------ Brano da leggere

LA SCELTA DELLA DESTINAZIONE. Uno dei punti più controversi riguarda infatti la procedura di scelta della destinazione. Secondo la legge il contributo viene assegnato non solo in base a ciò che il contribuente esprime, ma conteggia anche chi non ha scelto nulla. Attualmente infatti, non più del 45% dei contribuenti aventi diritto sceglie in maniera palese la destinazione dell’8xmille. La parte restante, però, viene assegnata ugualmente secondo un meccanismo un po’ complesso: le quote dei cittadini che non esprimono la propria preferenza vengono ripartite tra i beneficiari scelti in modo diretto, in proporzione a quando già percepito. In pratica chi ottiene la maggior parte delle assegnazioni dirette si aggiudica anche quelle indirette.

AI CATTOLICI I 4/5 DELLA TORTA. A ciò si aggiunge anche la parte di contributi che provengono da chi non è tenuto a presentare la dichiarazione. Il paradosso finale è che in questo modo le varie confessioni ricevono più dalla quota di fondi non espressa che da quella espressa. E la Chiesa cattolica – che di solito ottiene la maggior parte delle assegnazioni dirette – arriva a guadagnare i quattro quinti dell’intero incasso. Alcune confessioni però (come Assemblee di Dio e Chiesa apostolica) lasciano invece allo Stato le quote non attribuite.

------------
------ Dati forniti

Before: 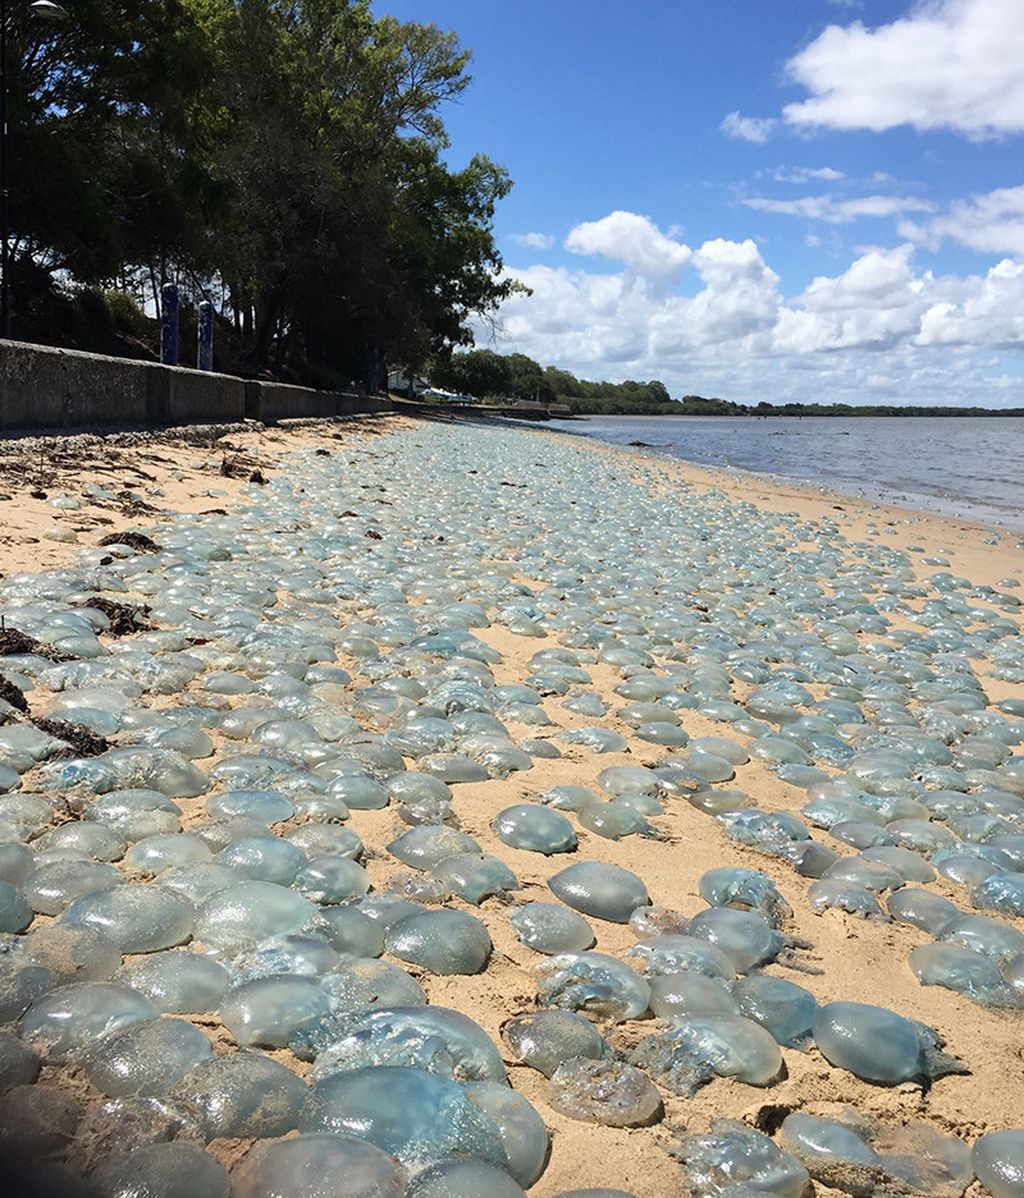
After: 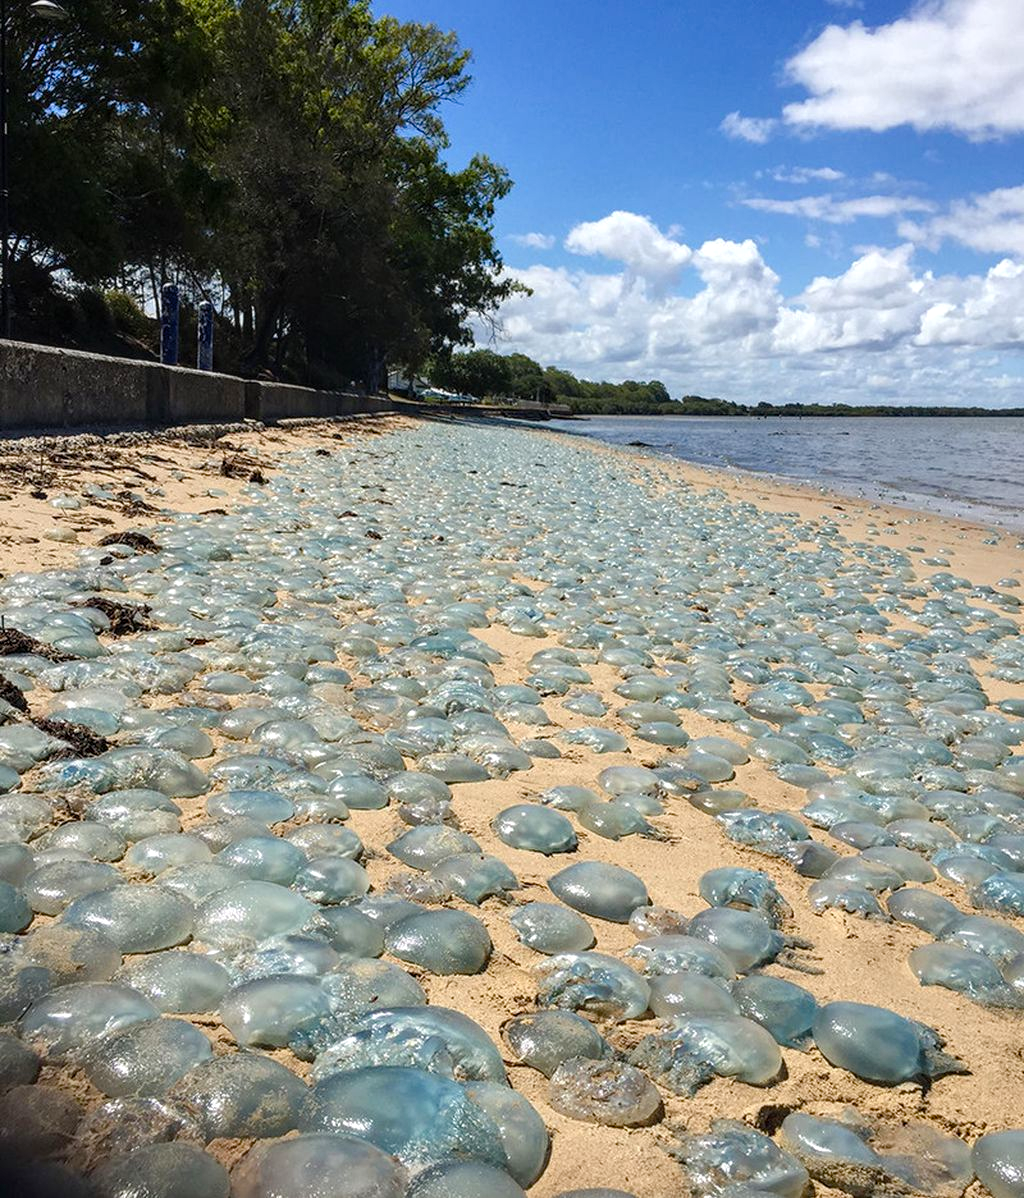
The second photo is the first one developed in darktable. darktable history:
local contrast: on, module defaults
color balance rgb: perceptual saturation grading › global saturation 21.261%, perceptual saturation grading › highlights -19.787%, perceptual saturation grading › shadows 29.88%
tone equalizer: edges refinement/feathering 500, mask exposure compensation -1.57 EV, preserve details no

------------
------ Dati forniti

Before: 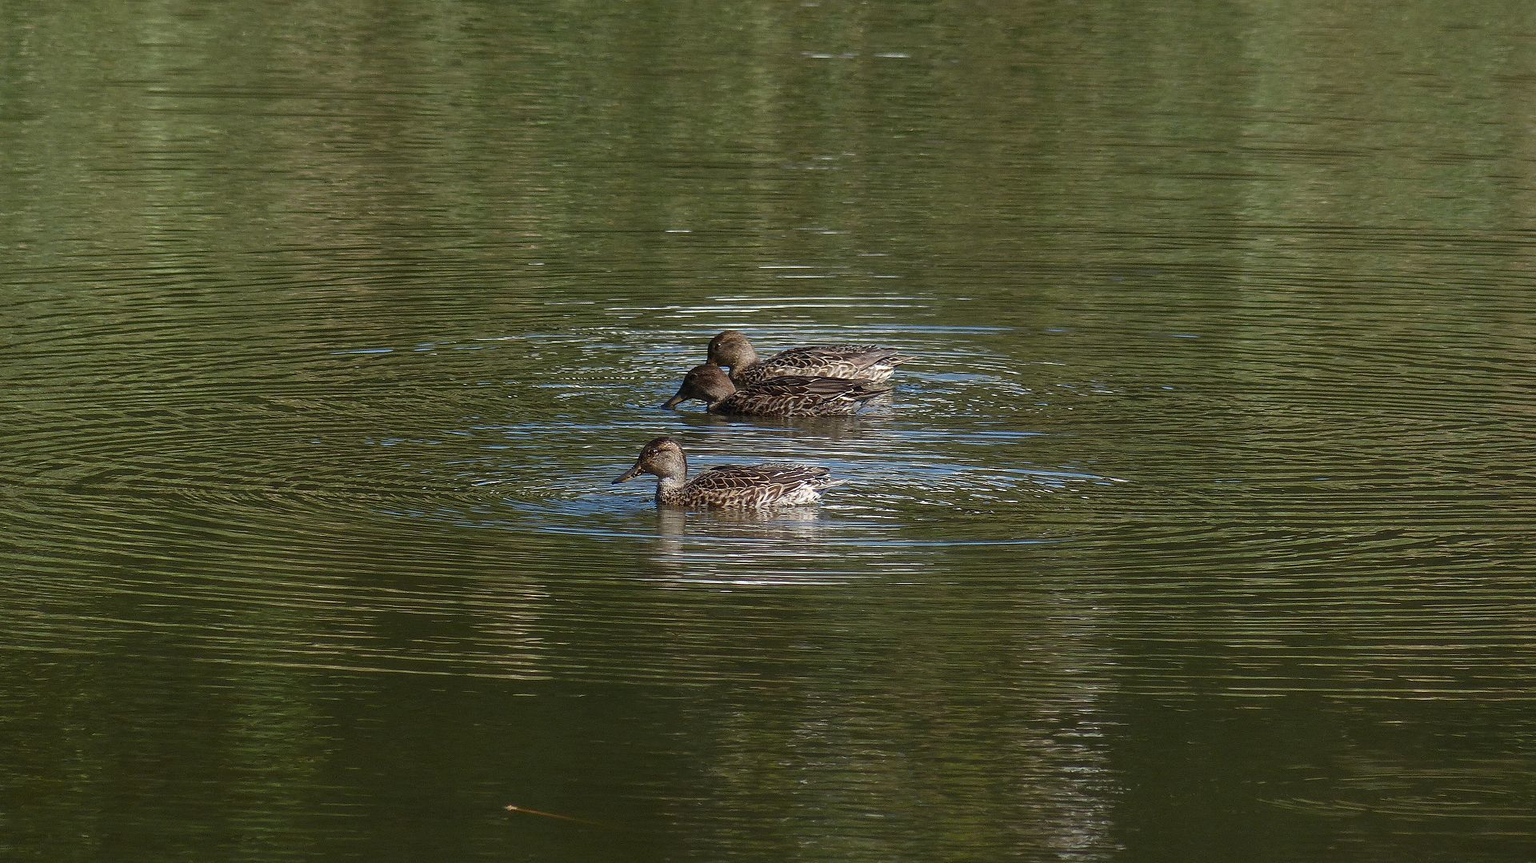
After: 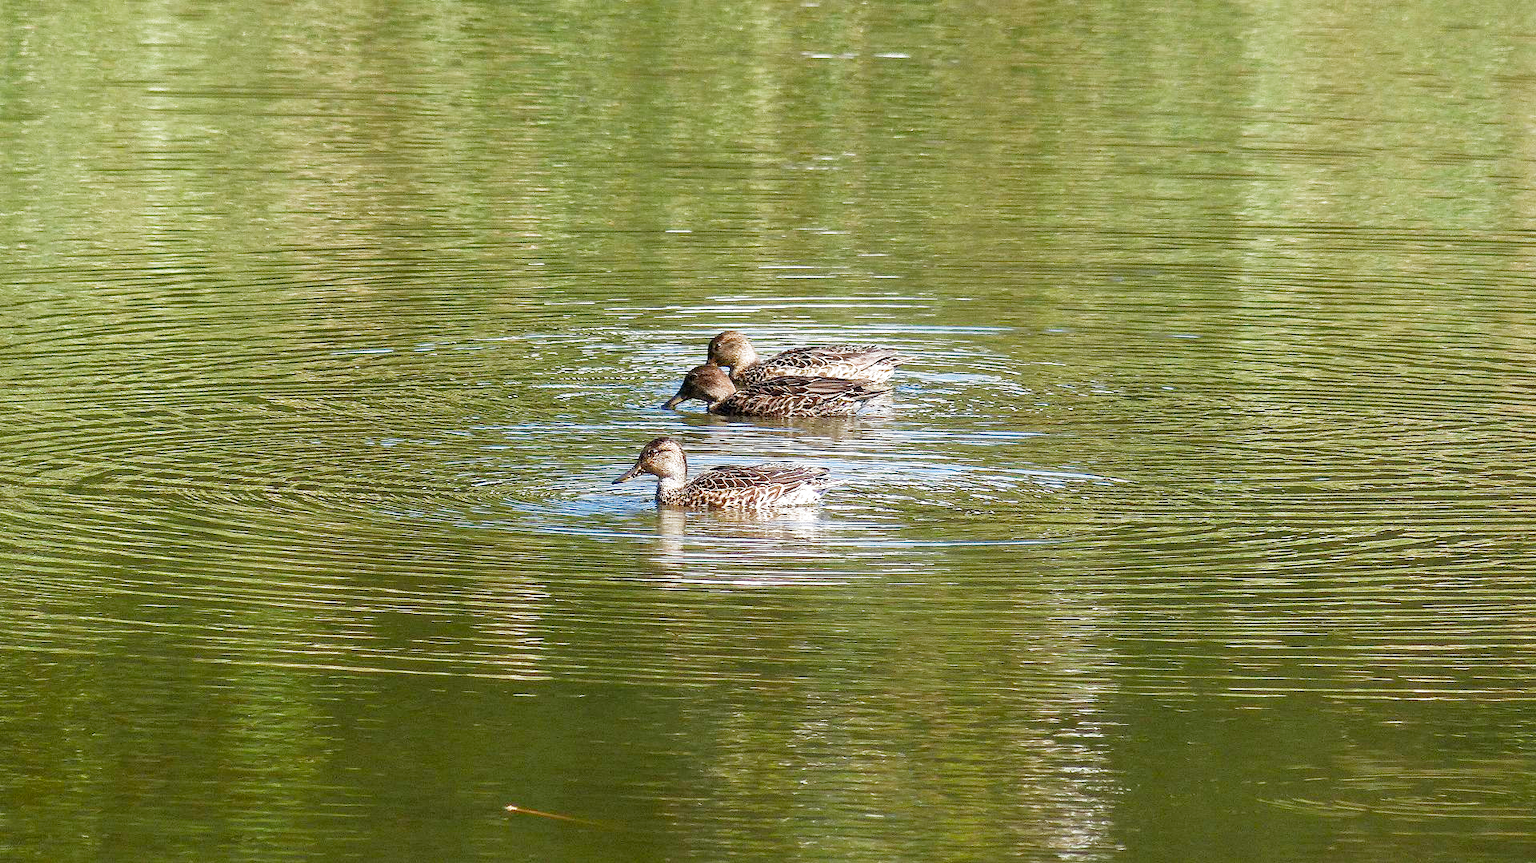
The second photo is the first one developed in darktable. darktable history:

------------
------ Dati forniti

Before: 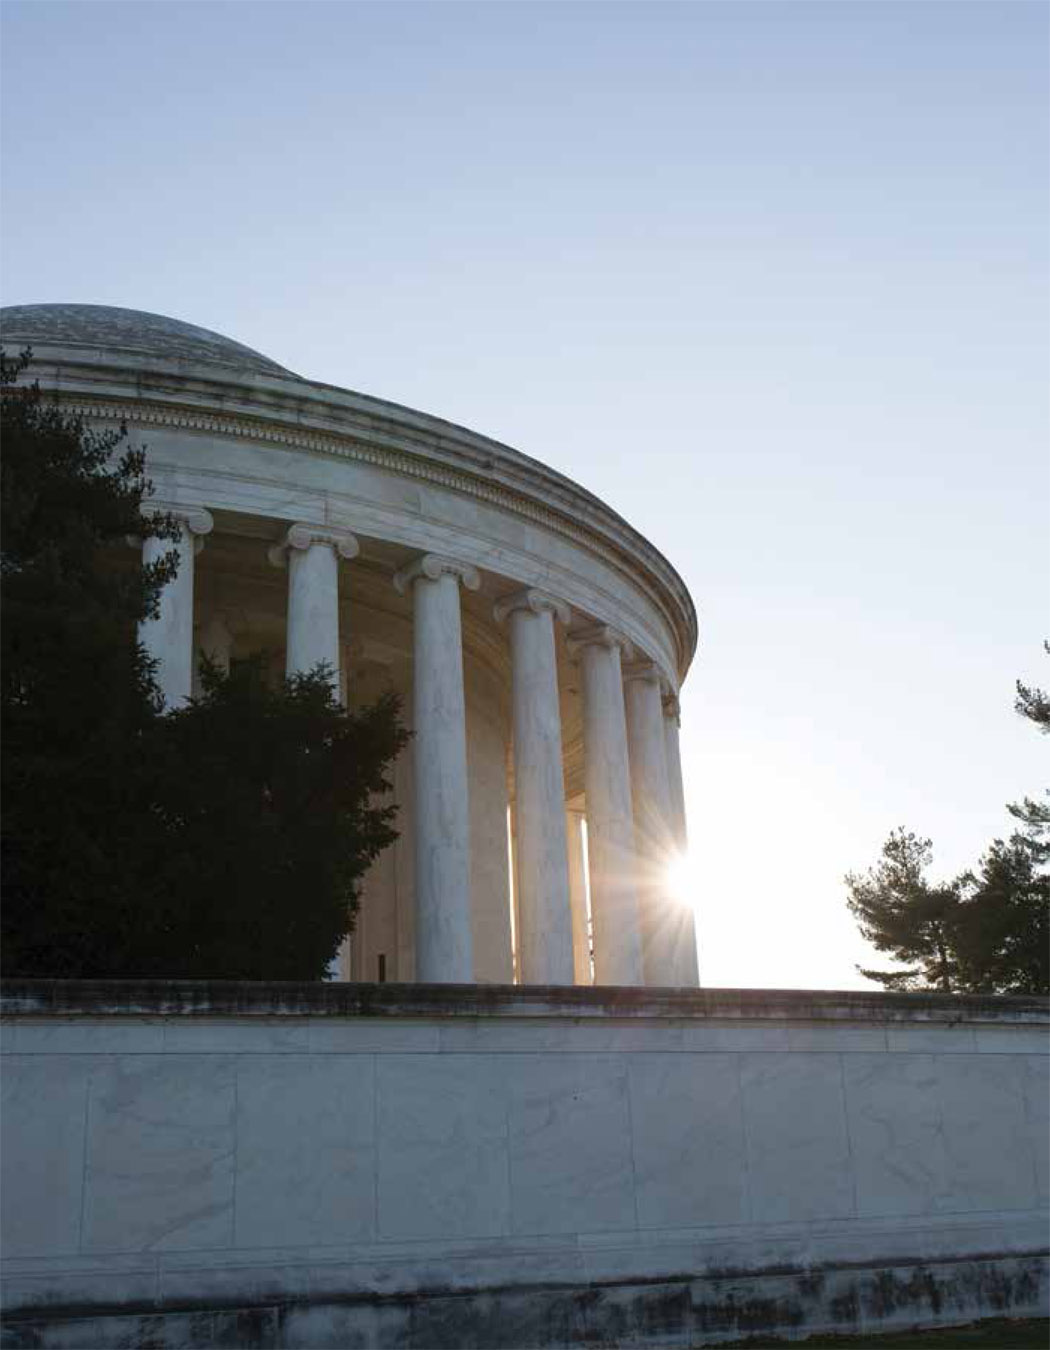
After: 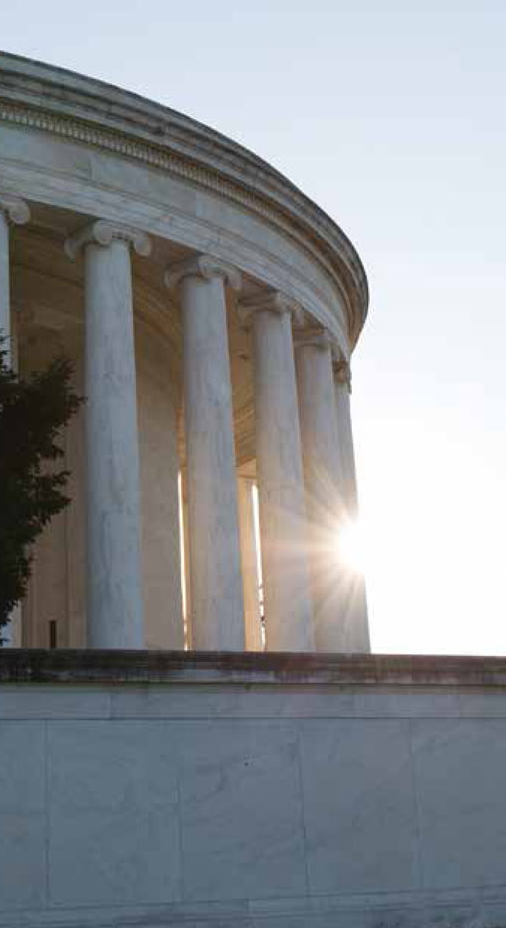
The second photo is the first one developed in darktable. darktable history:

------------

• [Consegna 1]:
Secondo il brano sull'8xmille, quale quota massima dei contribuenti aventi diritto indica in modo palese la destinazione del contributo?
• [Consegna 2]:
Prosegui il brano sulla ripartizione dell'8xmille a partire dalla sua ultima frase.

• [Risposta scritta 1]:
Non più del 45% dei contribuenti aventi diritto.

• [Risposta scritta 2]:
La nascita con il Concordato del 1984

L’8xmille è un provvedimento nato dopo un accordo di revisione del Concordato fra Stato e Chiesa del 1984 che mirava a introdurre un nuovo metodo – più moderno – di finanziamento alla Chiesa cattolica. Prima infatti l’Italia pagava parte dello stipendio del clero attraverso un apposito fondo. Poi, questa norma nata a favore del Vaticano è stata estesa anche ad altre confessioni religiose. Oggi sono in 12 a correre per aggiudicarsi i soldi messi a disposizione dalla quota del gettito Irpef. Fra queste la Chiesa valdese, la Comunità ebraica e – da poco – anche buddisti e induisti.

L’ITER PER IL RICONOSCIMENTO DELLE RELIGIONI. Perché una comunità religiosa entri a far parte delle istituzioni ‘riconosciute’ a cui è possibile assegnare una quota dell’8xmille occorre che vi sia un’intesa stipulata con lo Stato italiano e che questo accordo sia ratificato dal parlamento. Ma l’iter è spesso complicato (o reso complicato) e parecchio lungo. Come nel caso dei Testimoni di Geova la cui intesa con lo Stato è stata approvata dal Consiglio dei ministri nel 2000 ma da allora non è mai stata ratificata dal parlamento. I buddisti, invece, avevano firmato l’intesa nel 1999 e hanno dovuto attendere 15 anni prima di essere riconosciuti. E in questo arco di tempo – grazie al meccanismo delle quote non espresse – i soldi finivano comunque alla Chiesa cattolica.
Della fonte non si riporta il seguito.